Exercise brief:
In the records below, find the line with "17: (171, 108, 12.00)" and the line with "40: (938, 467, 16.08)"; return exactly those lines and every line between them.

(Collected data entries)
_ _ _ _ _

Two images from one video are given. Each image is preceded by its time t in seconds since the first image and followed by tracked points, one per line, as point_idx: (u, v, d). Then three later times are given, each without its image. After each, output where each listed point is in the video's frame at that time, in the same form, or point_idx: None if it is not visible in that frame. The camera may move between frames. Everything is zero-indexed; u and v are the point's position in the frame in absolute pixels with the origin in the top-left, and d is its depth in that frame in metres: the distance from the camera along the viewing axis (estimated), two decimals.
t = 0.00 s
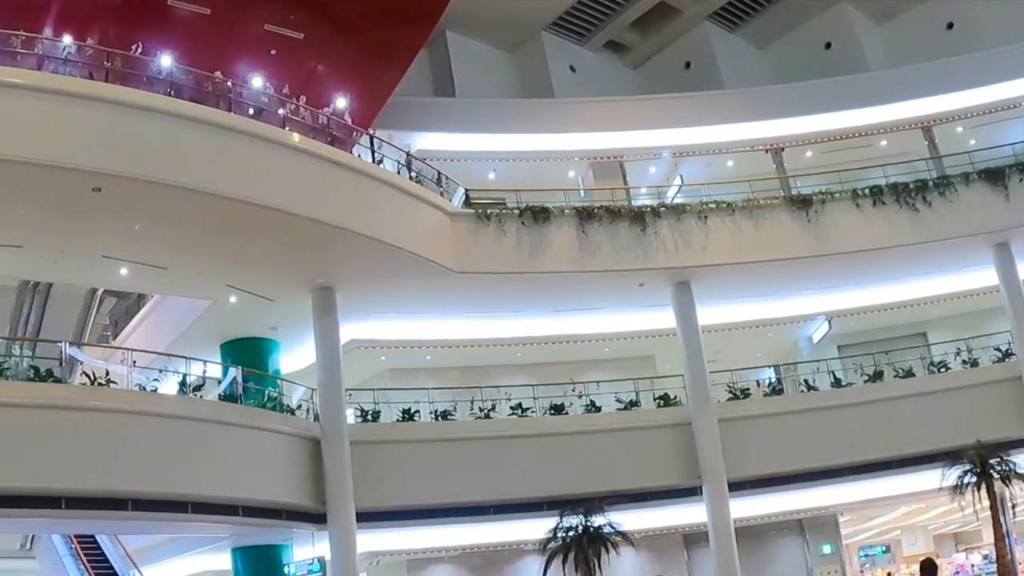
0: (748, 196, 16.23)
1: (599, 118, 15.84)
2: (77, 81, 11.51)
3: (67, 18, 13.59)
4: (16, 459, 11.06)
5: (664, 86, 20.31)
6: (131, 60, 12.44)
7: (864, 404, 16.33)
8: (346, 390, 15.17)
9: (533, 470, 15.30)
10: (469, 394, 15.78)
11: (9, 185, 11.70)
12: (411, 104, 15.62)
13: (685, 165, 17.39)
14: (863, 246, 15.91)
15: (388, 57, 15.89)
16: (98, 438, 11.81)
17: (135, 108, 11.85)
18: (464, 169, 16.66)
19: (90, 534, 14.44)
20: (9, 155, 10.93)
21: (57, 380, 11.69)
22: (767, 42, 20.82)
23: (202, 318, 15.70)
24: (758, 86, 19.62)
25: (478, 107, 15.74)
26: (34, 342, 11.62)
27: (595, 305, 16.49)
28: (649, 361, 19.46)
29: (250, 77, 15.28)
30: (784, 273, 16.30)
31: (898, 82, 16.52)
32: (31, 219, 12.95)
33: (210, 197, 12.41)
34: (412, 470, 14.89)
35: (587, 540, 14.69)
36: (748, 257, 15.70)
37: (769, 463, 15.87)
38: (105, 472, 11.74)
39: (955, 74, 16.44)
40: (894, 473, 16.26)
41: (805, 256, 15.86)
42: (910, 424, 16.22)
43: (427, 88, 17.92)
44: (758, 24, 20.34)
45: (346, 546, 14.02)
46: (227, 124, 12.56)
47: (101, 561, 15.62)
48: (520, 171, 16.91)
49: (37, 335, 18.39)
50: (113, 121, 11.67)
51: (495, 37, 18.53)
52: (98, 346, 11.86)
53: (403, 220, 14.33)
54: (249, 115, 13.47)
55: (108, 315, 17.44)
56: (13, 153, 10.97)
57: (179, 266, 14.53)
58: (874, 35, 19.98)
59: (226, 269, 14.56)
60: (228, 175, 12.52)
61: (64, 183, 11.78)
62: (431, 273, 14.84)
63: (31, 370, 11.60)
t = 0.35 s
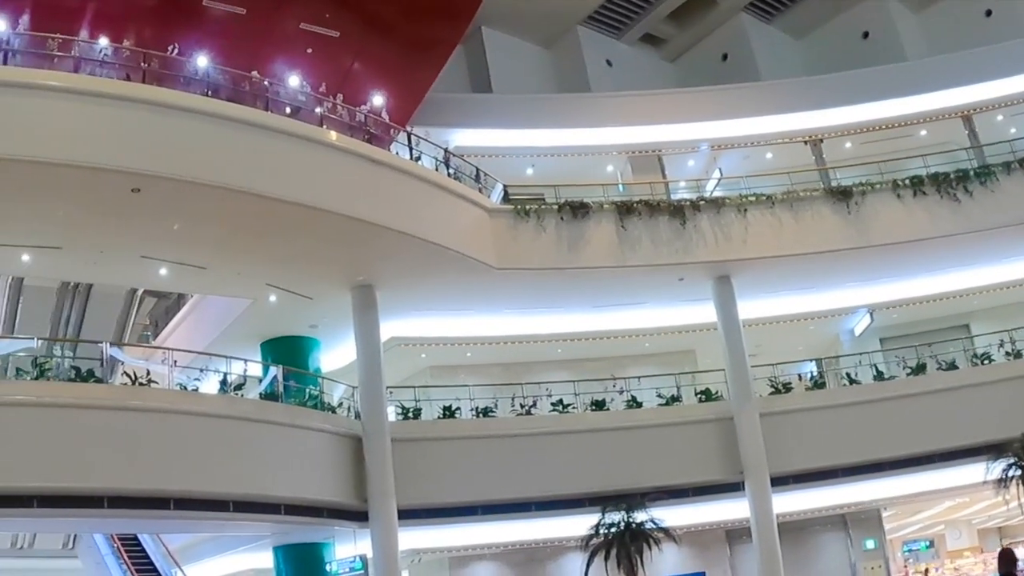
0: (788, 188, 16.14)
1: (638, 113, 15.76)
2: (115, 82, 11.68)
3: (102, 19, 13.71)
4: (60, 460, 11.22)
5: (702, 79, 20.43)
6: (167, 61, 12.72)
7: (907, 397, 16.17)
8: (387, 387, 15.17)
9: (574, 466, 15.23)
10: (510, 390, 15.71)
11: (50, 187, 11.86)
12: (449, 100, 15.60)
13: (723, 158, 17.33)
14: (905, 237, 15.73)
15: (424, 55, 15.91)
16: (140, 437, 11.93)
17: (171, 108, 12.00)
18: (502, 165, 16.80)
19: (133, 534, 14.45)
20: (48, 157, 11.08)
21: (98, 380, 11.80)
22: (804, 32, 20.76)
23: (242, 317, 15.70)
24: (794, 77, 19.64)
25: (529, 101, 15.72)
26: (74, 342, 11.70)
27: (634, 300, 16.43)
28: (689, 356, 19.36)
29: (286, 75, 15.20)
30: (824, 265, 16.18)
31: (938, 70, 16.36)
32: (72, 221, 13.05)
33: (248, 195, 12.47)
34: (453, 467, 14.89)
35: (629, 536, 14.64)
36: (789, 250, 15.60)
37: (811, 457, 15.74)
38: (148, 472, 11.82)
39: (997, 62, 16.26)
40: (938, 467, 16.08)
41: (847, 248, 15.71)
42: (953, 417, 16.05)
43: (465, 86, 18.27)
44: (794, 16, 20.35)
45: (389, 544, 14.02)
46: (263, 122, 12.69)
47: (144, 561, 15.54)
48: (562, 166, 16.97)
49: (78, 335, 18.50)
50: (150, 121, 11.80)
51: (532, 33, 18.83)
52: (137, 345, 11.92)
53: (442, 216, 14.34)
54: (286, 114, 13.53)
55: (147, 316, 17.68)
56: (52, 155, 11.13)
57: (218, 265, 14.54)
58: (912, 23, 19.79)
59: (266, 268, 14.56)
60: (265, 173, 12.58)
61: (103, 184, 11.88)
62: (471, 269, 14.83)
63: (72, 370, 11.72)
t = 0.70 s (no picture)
0: (827, 179, 16.03)
1: (668, 105, 15.97)
2: (149, 81, 11.87)
3: (137, 16, 13.98)
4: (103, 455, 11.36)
5: (737, 70, 20.47)
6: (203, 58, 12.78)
7: (947, 389, 16.00)
8: (425, 382, 15.16)
9: (612, 460, 15.17)
10: (549, 384, 15.65)
11: (88, 186, 12.00)
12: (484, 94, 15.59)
13: (761, 149, 17.30)
14: (945, 228, 15.56)
15: (459, 49, 15.74)
16: (180, 433, 12.04)
17: (209, 106, 12.17)
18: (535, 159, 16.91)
19: (173, 530, 14.46)
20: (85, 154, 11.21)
21: (137, 377, 11.98)
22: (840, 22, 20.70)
23: (280, 312, 15.70)
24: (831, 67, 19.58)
25: (560, 96, 15.93)
26: (112, 340, 11.85)
27: (671, 293, 16.37)
28: (727, 350, 19.24)
29: (321, 71, 15.33)
30: (864, 257, 16.05)
31: (978, 58, 16.19)
32: (110, 220, 13.13)
33: (285, 191, 12.49)
34: (492, 462, 14.86)
35: (668, 531, 14.63)
36: (828, 242, 15.51)
37: (850, 451, 15.60)
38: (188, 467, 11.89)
39: None
40: (981, 460, 15.87)
41: (887, 240, 15.54)
42: (995, 410, 15.86)
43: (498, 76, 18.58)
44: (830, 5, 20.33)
45: (428, 540, 13.98)
46: (297, 118, 12.75)
47: (182, 556, 15.42)
48: (596, 158, 17.05)
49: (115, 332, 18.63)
50: (185, 119, 11.97)
51: (567, 26, 18.97)
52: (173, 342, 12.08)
53: (479, 211, 14.32)
54: (321, 110, 13.41)
55: (184, 312, 17.75)
56: (93, 154, 11.30)
57: (256, 262, 14.55)
58: (950, 10, 19.58)
59: (303, 264, 14.56)
60: (301, 169, 12.59)
61: (140, 182, 11.96)
62: (508, 263, 14.81)
63: (111, 367, 11.89)
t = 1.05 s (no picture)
0: (862, 169, 15.91)
1: (702, 95, 16.17)
2: (185, 75, 11.92)
3: (169, 10, 14.10)
4: (141, 447, 11.50)
5: (772, 59, 20.62)
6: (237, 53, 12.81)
7: (985, 382, 15.84)
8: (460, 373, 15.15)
9: (647, 453, 15.12)
10: (584, 376, 15.64)
11: (123, 181, 12.05)
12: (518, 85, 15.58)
13: (796, 140, 17.55)
14: (983, 219, 15.40)
15: (493, 41, 15.60)
16: (216, 424, 12.07)
17: (245, 99, 12.16)
18: (572, 150, 17.30)
19: (211, 521, 14.50)
20: (121, 149, 11.27)
21: (172, 370, 12.10)
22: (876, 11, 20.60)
23: (315, 304, 15.72)
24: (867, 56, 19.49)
25: (593, 86, 16.27)
26: (147, 333, 12.06)
27: (706, 284, 16.42)
28: (764, 341, 19.24)
29: (355, 64, 15.26)
30: (902, 248, 15.93)
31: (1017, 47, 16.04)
32: (145, 215, 13.19)
33: (320, 183, 12.45)
34: (527, 455, 14.81)
35: (704, 524, 14.45)
36: (867, 233, 15.35)
37: (886, 444, 15.48)
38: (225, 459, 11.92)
39: None
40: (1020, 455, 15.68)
41: (925, 232, 15.39)
42: None
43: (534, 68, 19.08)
44: None
45: (463, 533, 13.93)
46: (332, 111, 12.73)
47: (218, 548, 15.49)
48: (636, 148, 17.29)
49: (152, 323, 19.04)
50: (220, 112, 11.95)
51: (600, 15, 19.35)
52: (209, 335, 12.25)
53: (515, 203, 14.26)
54: (355, 102, 13.39)
55: (219, 304, 18.30)
56: (131, 148, 11.32)
57: (291, 254, 14.55)
58: None
59: (339, 257, 14.55)
60: (336, 161, 12.54)
61: (176, 176, 11.97)
62: (543, 255, 14.77)
63: (146, 360, 11.99)
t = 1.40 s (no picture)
0: (898, 160, 15.80)
1: (732, 85, 16.40)
2: (219, 70, 11.90)
3: (201, 6, 14.09)
4: (179, 440, 11.57)
5: (807, 48, 20.75)
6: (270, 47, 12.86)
7: None
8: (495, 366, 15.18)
9: (681, 446, 15.04)
10: (620, 369, 15.64)
11: (159, 176, 12.09)
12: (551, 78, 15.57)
13: (832, 131, 17.65)
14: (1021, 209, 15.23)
15: (527, 35, 15.63)
16: (251, 418, 12.11)
17: (278, 94, 12.16)
18: (605, 142, 17.59)
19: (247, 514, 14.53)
20: (158, 144, 11.33)
21: (207, 364, 12.15)
22: None
23: (350, 298, 15.81)
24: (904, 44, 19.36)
25: (625, 79, 16.56)
26: (183, 328, 12.10)
27: (742, 277, 16.42)
28: (800, 333, 19.19)
29: (388, 57, 15.34)
30: (939, 239, 15.81)
31: None
32: (182, 210, 13.24)
33: (354, 177, 12.43)
34: (562, 448, 14.76)
35: (740, 518, 14.29)
36: (903, 224, 15.22)
37: (922, 438, 15.32)
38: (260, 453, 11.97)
39: None
40: None
41: (962, 222, 15.26)
42: None
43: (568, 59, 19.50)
44: None
45: (498, 527, 13.88)
46: (365, 105, 12.67)
47: (252, 541, 15.53)
48: (668, 141, 17.65)
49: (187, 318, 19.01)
50: (254, 106, 11.96)
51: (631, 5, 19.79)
52: (243, 328, 12.21)
53: (550, 196, 14.19)
54: (388, 96, 13.37)
55: (253, 299, 18.71)
56: (166, 143, 11.39)
57: (326, 248, 14.55)
58: None
59: (374, 251, 14.55)
60: (370, 155, 12.52)
61: (211, 171, 11.99)
62: (577, 247, 14.73)
63: (182, 354, 12.07)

_ _ _ _ _

Response to the task:
17: (171, 108, 12.00)
18: (502, 165, 16.80)
19: (133, 534, 14.45)
20: (48, 157, 11.08)
21: (98, 380, 11.80)
22: (804, 32, 20.76)
23: (242, 317, 15.70)
24: (794, 77, 19.64)
25: (529, 101, 15.72)
26: (74, 342, 11.70)
27: (634, 300, 16.43)
28: (689, 356, 19.36)
29: (286, 75, 15.20)
30: (824, 265, 16.18)
31: (938, 70, 16.36)
32: (72, 221, 13.05)
33: (248, 195, 12.47)
34: (453, 467, 14.89)
35: (629, 536, 14.64)
36: (789, 250, 15.60)
37: (811, 457, 15.74)
38: (148, 472, 11.82)
39: (997, 62, 16.26)
40: (938, 467, 16.08)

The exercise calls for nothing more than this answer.